63 Square Root Simplified: Easy Step-by-Step Guide

To simplify the square root of 63, we need to find the prime factorization of 63 and look for pairs of factors.

Step-by-Step Instructions:

1. First, find the prime factors of 63.
   • 63 is divisible by 3 (since 6 + 3 = 9, and 9 is divisible by 3).
   • 63 ÷ 3 = 21
   • 21 is divisible by 3 (since 2 + 1 = 3, and 3 is divisible by 3).
   • 21 ÷ 3 = 7
   • 7 is a prime number.
2. So, the prime factorization of 63 is \( 3 \times 3 \times 7 \) or \( 3^2 \times 7 \).
3. Next, rewrite the square root of 63 using its prime factors: \[ \sqrt{63} = \sqrt{3^2 \times 7} \]
4. Separate the square root into the product of square roots: \[ \sqrt{63} = \sqrt{3^2} \times \sqrt{7} \]
5. Simplify the square root of 3 squared: \[ \sqrt{3^2} = 3 \]
6. Therefore: \[ \sqrt{63} = 3 \sqrt{7} \]

So, the simplified form of \( \sqrt{63} \) is \( 3\sqrt{7} \).

Simplifying square roots involves expressing the square root in its simplest radical form. The process typically involves factorizing the number inside the square root and identifying any perfect square factors. Let's explore this process step-by-step using the square root of 63 as an example.

1. List the factors of 63: 1, 3, 7, 9, 21, 63.

2. Identify the perfect squares from the list of factors: 1, 9.

3. Divide 63 by the largest perfect square factor: \( \frac{63}{9} = 7 \).

4. Calculate the square root of the largest perfect square: \( \sqrt{9} = 3 \).

5. Express the original square root as a product of the square root of the perfect square and the square root of the quotient: \( \sqrt{63} = \sqrt{9 \times 7} = \sqrt{9} \times \sqrt{7} = 3\sqrt{7} \).

By following these steps, the square root of 63 simplifies to \( 3\sqrt{7} \). This method can be applied to any square root to simplify it to its most basic form, making calculations and further mathematical operations easier.

A square root of a number is a value that, when multiplied by itself, gives the original number. For instance, the square root of 63 is a number \( q \) such that \( q \times q = 63 \). This is usually represented as \( \sqrt{63} \).

Square roots can be expressed in different forms: the radical form and the decimal form. The radical form is the simplest form of the square root, written with the radical symbol (√). For 63, the simplest radical form is \( \sqrt{63} \). To simplify \( \sqrt{63} \), we can use the factorization method.

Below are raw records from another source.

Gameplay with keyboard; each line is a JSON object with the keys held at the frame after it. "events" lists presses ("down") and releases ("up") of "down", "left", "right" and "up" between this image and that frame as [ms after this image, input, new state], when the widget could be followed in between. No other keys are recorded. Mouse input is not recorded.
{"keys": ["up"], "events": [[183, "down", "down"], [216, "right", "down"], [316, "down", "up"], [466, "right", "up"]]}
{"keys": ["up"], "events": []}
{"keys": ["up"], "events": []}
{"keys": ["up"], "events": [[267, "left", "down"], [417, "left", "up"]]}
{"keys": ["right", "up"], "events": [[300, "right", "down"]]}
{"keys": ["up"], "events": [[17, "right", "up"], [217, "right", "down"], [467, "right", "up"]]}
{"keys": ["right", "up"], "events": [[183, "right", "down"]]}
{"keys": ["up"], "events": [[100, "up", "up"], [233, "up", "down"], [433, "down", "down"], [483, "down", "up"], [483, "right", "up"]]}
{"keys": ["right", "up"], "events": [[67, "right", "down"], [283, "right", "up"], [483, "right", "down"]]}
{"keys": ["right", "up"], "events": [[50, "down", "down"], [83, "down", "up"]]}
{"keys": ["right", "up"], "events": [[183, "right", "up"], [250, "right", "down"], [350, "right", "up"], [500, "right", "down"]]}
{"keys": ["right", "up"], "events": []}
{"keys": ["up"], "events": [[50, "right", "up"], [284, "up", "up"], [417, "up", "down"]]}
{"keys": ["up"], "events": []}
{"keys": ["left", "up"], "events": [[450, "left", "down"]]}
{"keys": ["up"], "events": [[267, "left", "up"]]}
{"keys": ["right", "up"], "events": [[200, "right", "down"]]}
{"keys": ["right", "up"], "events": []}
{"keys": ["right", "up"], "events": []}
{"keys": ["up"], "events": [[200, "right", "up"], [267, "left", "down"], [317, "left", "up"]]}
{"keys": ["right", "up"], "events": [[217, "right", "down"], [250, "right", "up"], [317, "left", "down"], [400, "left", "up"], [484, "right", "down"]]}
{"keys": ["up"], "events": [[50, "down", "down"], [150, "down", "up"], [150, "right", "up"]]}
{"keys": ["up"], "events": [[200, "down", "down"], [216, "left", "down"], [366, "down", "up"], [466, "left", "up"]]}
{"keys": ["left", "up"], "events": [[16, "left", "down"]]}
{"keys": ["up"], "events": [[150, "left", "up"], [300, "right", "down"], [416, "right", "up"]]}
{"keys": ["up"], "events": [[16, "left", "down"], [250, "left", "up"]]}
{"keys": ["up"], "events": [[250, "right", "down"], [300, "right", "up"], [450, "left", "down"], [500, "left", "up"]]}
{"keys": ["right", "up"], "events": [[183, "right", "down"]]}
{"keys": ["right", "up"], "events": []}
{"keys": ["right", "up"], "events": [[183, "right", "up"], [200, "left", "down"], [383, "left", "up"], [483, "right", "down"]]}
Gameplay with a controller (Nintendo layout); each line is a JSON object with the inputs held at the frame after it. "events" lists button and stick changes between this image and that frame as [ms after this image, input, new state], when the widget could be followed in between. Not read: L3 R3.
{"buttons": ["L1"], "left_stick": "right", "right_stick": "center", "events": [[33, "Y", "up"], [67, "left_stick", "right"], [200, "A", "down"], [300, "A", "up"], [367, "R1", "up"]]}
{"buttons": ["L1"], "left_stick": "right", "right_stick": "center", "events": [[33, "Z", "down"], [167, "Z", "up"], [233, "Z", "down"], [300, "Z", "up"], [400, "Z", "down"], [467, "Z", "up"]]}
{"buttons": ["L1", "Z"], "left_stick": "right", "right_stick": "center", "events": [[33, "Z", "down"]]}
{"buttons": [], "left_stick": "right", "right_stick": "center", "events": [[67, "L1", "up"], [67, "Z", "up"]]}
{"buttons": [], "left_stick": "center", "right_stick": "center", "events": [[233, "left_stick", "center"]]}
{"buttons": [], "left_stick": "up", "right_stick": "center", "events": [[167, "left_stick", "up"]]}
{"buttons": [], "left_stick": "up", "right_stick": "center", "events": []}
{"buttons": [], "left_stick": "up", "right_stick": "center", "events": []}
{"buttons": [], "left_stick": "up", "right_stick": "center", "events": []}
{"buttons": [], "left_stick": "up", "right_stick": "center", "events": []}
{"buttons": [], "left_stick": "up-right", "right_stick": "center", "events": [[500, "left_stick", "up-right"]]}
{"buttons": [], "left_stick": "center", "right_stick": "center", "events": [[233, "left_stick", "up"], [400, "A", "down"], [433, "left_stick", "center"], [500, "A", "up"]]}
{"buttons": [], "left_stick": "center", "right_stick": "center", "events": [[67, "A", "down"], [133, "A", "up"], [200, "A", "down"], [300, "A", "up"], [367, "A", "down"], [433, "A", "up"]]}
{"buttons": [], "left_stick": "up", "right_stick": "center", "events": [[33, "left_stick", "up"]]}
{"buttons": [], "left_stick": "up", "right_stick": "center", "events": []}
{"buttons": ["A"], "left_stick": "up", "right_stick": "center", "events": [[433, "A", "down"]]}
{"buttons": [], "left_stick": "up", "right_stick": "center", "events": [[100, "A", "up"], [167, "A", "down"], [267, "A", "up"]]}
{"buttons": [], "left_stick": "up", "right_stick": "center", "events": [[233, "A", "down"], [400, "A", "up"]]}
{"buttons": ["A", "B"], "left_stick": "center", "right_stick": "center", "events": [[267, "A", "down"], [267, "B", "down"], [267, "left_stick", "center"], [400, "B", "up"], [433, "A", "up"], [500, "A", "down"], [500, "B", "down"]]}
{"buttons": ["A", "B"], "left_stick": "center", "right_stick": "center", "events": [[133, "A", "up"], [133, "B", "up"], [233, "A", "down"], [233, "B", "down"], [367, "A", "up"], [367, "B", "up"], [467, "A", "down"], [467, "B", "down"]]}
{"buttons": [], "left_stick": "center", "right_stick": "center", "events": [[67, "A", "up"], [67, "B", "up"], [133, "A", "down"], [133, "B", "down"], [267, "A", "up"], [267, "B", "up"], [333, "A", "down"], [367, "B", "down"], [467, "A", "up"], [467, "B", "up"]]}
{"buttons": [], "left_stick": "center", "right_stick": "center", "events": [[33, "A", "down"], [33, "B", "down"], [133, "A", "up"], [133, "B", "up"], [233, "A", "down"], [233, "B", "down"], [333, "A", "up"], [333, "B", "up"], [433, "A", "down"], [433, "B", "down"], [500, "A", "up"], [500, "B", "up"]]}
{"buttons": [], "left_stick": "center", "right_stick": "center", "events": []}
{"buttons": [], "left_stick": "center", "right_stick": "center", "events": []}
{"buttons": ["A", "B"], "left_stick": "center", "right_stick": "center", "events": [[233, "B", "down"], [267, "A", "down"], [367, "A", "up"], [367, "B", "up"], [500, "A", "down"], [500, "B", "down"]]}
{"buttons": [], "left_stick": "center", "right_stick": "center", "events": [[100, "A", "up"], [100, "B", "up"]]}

Let's go through the step-by-step process to simplify \( \sqrt{63} \):

1. First, list all the factors of 63: 1, 3, 7, 9, 21, 63.
2. Identify the largest perfect square among these factors: in this case, 9.
3. Divide 63 by the largest perfect square: \( 63 \div 9 = 7 \).
4. Take the square root of the largest perfect square: \( \sqrt{9} = 3 \).
5. Combine the results to get the simplest form: \( \sqrt{63} = 3\sqrt{7} \).

Thus, the simplest radical form of the square root of 63 is \( 3\sqrt{7} \), which is approximately equal to 7.937 in decimal form.

Understanding square roots and how to simplify them is fundamental in mathematics as it forms the basis for more complex calculations and problem-solving techniques.

The prime factorization method is a powerful tool for simplifying square roots. This method involves breaking down a number into its prime factors and then simplifying the radical. Let's use this method to simplify the square root of 63.

1. Identify the prime factors of 63. The prime factorization of 63 is \(63 = 3 \times 3 \times 7\), or \(63 = 3^2 \times 7\).
2. Rewrite the square root of 63 using its prime factors: \(\sqrt{63} = \sqrt{3^2 \times 7}\).
3. Apply the property of square roots that states \(\sqrt{a \times b} = \sqrt{a} \times \sqrt{b}\): \(\sqrt{3^2 \times 7} = \sqrt{3^2} \times \sqrt{7}\).
4. Simplify \(\sqrt{3^2}\) to 3: \(\sqrt{3^2} \times \sqrt{7} = 3 \times \sqrt{7}\).
5. Thus, the simplified form of \(\sqrt{63}\) is \(3\sqrt{7}\).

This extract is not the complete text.